The other major change for the kids is that Ato (Mr) Zenebe, the junior school director, has left the school. Zenebe was the kids’ confidant, their safe haven in this chaotic school. He was the one studying for his master’s degree in psychology and truly tried to understand how the kids were feeling and how to make them feel more comfortable. His office door was always open, and they used it. Zenebe was kind enough to text me and notify us that he had left the school, so at least the kids knew he was gone before going back to school on Monday. I talked to Sam about the kids concerns, and Sam has stepped up, offering to help the kids even more than he had before. This is a good experience for Sam. He is learning diplomacy, management and child development.

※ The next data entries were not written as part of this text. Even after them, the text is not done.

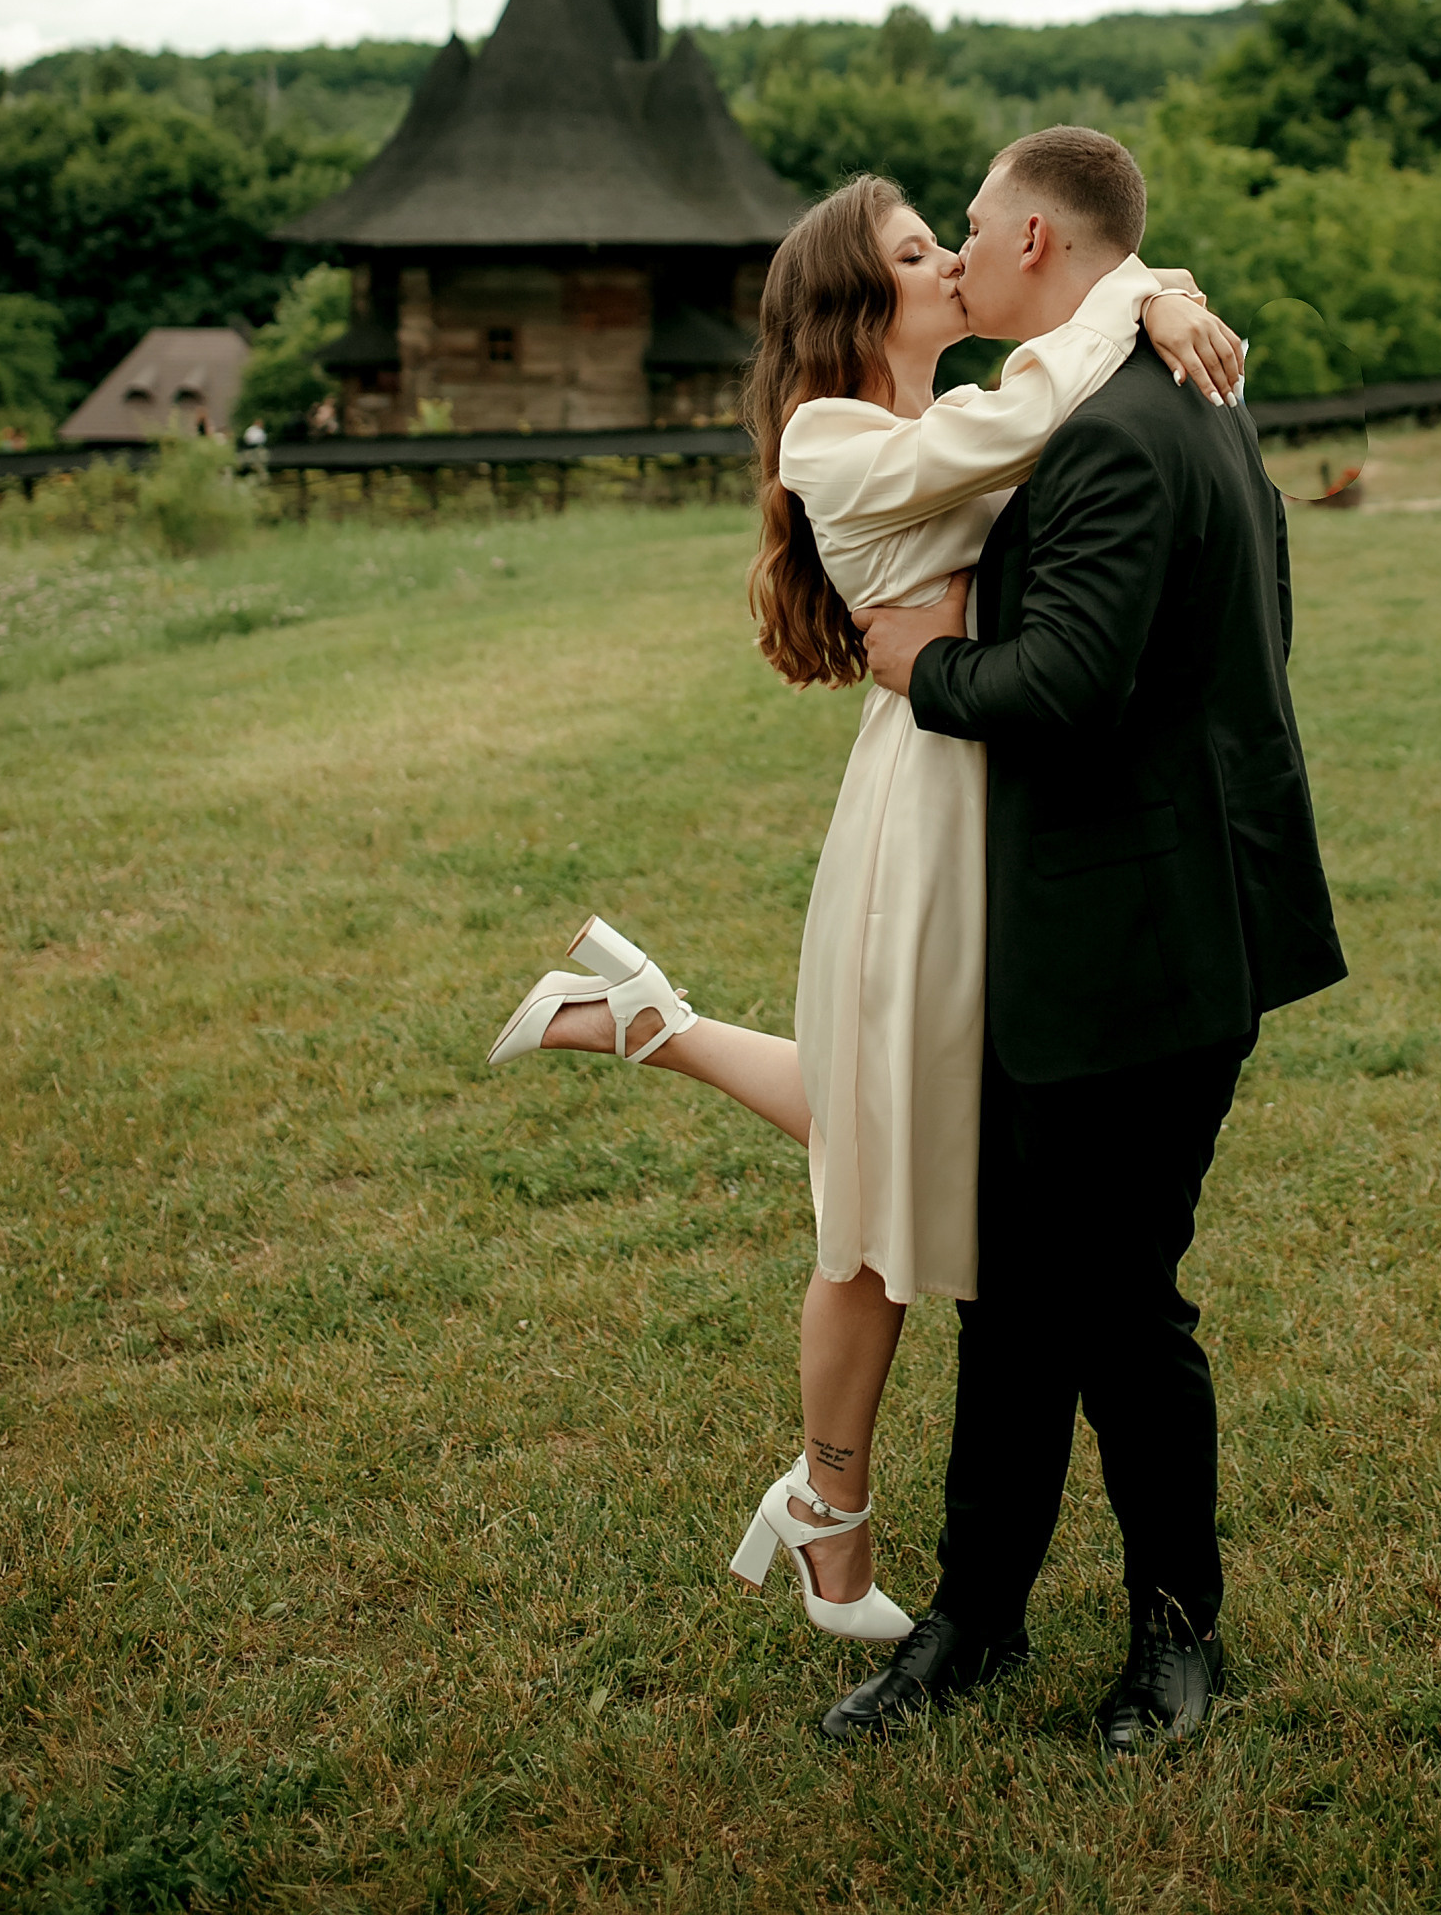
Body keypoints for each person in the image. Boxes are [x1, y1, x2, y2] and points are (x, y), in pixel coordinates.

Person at [485, 168, 1244, 1649]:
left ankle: (656, 1025)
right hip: (928, 816)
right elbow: (1028, 421)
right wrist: (1137, 292)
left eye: (952, 234)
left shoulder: (946, 412)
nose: (953, 261)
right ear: (860, 302)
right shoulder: (836, 434)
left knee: (901, 1139)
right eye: (918, 251)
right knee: (883, 1183)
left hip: (1001, 799)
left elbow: (1053, 436)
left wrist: (1160, 292)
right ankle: (835, 1509)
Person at [823, 124, 1346, 1751]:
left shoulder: (1120, 429)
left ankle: (1174, 1637)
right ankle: (975, 1619)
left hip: (1141, 946)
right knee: (1015, 1303)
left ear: (1038, 245)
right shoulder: (1180, 383)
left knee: (1117, 1308)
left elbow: (1065, 686)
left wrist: (915, 666)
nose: (961, 258)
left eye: (971, 231)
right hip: (1116, 927)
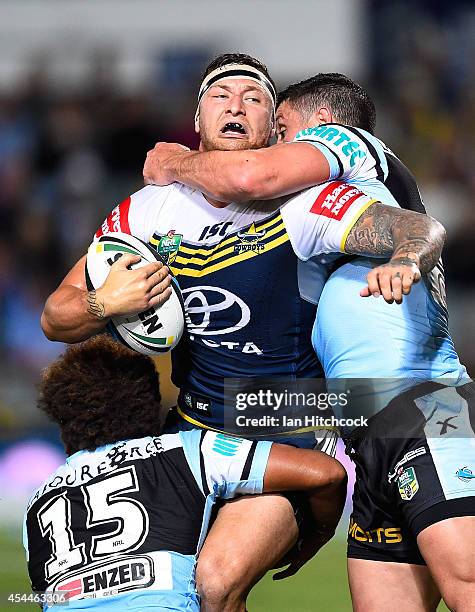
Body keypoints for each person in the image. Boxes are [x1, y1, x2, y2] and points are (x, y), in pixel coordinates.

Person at [41, 57, 444, 611]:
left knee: (216, 580)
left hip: (284, 423)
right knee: (154, 589)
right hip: (190, 429)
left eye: (253, 98)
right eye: (221, 95)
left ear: (272, 129)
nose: (236, 105)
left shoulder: (302, 201)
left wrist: (404, 254)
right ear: (199, 118)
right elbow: (55, 318)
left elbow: (412, 227)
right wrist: (104, 301)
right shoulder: (146, 211)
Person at [143, 73, 474, 611]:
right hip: (369, 428)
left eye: (283, 128)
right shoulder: (316, 223)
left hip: (425, 408)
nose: (275, 140)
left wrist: (174, 164)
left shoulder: (354, 146)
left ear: (320, 127)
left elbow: (251, 177)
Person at [24, 334, 347, 611]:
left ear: (64, 423)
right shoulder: (184, 451)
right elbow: (325, 473)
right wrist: (314, 536)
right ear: (150, 406)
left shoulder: (38, 503)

I met with Zenebe for coffee at a nearby hotel and restaurant to wish him well on his next endeavors. He decided to focus on his schooling and his master’s degree. He did not give any reasons for leaving the school. I only know that he seems to be one of the few people who is able to listen and who will respond to concerns. I am sure we were not the only ones who recognized and appreciated this trait. The kids wrote him a nice note and we gave him a calendar of American National Parks. He continues to tell us to call him if we have any concerns, and even invited us to his mother’s house for homemade doro wat. So, a new chapter is starting for the kids. We will see. We will see.